David Scott continues with individual questions.
Such metrics would ask all church members questions like the following: Have you (and how have you) grown in the knowledge and love of God in the last year? Have you (and how have you) sought to more faithfully live out your Christian calling in the last year? Do you feel like you have more or less of the knowledge and skills necessary for effective ministry than you did a year ago? It would ask pastors similar questions, but also questions like this: Have you developed in your understanding of your vocation? Church leaders, pastors, and district superintendents would be asked: How is the world different because of the ministry of this church? Where has the Kingdom of God come into being because of the work of this church?
These are individual-focused, for sure. But taken as a whole, they address the same goals as the chart above: how has the church’s heart been stretched and their commitments redoubled to the community around them? How do visitors get connected? How is the church maintaining multiple points of entry?

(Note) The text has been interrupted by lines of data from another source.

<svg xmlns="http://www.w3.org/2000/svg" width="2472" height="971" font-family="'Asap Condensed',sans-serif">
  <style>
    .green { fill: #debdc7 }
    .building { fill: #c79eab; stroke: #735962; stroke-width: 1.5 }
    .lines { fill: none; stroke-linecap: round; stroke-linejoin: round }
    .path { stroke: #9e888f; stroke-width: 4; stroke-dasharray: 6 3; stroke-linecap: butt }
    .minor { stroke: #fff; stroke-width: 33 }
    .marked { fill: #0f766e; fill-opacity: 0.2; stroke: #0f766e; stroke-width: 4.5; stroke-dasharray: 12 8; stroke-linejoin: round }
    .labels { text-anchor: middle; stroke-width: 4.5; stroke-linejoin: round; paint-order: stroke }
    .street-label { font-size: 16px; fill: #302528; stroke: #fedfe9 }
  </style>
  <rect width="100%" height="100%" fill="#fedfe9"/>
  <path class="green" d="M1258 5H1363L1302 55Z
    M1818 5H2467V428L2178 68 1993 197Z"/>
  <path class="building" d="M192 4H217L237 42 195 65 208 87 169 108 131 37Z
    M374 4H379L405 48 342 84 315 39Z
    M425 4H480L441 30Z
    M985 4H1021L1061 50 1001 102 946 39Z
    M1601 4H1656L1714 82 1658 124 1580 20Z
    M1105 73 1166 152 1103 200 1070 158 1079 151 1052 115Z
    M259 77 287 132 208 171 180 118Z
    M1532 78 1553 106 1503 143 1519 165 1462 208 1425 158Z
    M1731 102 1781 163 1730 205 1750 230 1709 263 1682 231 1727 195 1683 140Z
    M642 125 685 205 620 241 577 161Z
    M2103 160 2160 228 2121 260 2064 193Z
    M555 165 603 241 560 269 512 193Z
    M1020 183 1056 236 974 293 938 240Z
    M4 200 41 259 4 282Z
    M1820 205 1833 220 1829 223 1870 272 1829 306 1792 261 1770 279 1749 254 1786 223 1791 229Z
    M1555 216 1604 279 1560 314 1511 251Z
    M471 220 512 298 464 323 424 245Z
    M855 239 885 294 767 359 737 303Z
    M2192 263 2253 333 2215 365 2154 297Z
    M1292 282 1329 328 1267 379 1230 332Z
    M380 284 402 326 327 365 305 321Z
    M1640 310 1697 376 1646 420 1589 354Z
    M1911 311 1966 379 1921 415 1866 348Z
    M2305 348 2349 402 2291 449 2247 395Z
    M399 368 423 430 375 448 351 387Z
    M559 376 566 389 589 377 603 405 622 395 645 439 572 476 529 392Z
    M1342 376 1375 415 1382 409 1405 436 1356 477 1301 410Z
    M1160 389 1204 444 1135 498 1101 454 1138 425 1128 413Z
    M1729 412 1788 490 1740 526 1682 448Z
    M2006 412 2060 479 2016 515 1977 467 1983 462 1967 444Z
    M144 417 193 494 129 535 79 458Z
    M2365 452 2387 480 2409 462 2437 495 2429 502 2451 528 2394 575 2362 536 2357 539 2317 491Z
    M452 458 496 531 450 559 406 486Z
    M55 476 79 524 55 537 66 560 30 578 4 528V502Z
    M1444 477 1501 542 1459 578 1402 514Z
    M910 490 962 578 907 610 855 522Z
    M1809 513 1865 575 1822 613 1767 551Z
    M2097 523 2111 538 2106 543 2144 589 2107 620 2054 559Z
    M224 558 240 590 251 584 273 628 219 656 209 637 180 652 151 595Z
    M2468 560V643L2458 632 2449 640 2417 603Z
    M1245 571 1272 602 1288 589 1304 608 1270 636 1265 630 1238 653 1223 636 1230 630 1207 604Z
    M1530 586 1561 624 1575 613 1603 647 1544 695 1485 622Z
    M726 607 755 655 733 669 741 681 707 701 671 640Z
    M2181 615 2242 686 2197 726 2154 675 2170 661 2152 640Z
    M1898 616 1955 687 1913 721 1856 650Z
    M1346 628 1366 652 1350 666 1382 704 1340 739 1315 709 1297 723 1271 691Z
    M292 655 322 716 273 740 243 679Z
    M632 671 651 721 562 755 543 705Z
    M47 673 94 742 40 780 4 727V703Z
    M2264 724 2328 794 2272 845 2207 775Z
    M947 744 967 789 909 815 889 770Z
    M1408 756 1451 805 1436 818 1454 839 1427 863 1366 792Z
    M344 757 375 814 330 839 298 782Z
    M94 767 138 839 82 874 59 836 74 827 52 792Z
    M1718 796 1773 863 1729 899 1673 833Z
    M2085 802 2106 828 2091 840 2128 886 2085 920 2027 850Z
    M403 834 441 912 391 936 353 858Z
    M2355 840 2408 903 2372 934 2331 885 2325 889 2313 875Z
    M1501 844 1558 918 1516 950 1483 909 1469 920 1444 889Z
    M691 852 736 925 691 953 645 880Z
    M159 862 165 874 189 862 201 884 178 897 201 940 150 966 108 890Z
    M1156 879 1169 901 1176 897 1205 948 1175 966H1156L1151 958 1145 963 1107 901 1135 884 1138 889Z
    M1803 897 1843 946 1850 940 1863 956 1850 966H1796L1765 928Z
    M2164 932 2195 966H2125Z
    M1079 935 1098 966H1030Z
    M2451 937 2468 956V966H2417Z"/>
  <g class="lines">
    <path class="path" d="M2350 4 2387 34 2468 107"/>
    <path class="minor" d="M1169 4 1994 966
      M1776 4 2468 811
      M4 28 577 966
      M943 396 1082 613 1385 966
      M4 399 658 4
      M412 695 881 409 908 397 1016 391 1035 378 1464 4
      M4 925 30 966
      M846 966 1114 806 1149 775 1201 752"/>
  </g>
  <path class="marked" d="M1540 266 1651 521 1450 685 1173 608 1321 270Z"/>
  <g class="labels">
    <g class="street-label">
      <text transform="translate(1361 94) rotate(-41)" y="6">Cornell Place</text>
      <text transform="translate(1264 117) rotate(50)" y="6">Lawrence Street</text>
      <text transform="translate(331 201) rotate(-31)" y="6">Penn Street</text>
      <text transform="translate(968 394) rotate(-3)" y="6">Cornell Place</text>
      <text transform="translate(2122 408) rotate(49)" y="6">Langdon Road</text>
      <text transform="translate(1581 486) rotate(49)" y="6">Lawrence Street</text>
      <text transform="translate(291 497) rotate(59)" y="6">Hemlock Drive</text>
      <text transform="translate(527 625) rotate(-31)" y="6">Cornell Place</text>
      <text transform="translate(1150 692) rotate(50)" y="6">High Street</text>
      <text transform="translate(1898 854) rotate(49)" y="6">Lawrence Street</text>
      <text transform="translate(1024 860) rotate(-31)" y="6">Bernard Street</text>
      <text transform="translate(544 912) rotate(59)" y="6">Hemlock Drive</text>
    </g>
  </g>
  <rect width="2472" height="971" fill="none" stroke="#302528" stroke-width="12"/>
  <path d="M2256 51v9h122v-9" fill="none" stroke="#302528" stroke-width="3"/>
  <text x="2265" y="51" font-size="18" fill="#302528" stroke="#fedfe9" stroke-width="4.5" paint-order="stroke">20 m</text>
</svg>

These also address questions of the needs of the community rather than the needs of the few in the hierarchy. Does the community need things? Does the community need projects/unifying events? Does the community need people workmanship/mentoring? Sure, one of the church’s groups may do these things. BUT is it sustainable (are new people joining)? Renewable? Able to hand off to the next generation?
Your turn
If metrics looked more like this chart, they would be harder to quantify, that is true. However, I believe they would be on the way towards a church metric that would count what I believe ought be counted.
Your turn:
- How does the chart help measure transformation? How does it still fall short?
- Are there ways transformation could be championed in your context rather than an accumulation of professions, money, and programs?
- How might you convince the hierarchies that such evaluations are measuring transformational outcomes?
Discuss. Welcome to our visitors and all comments are appreciated!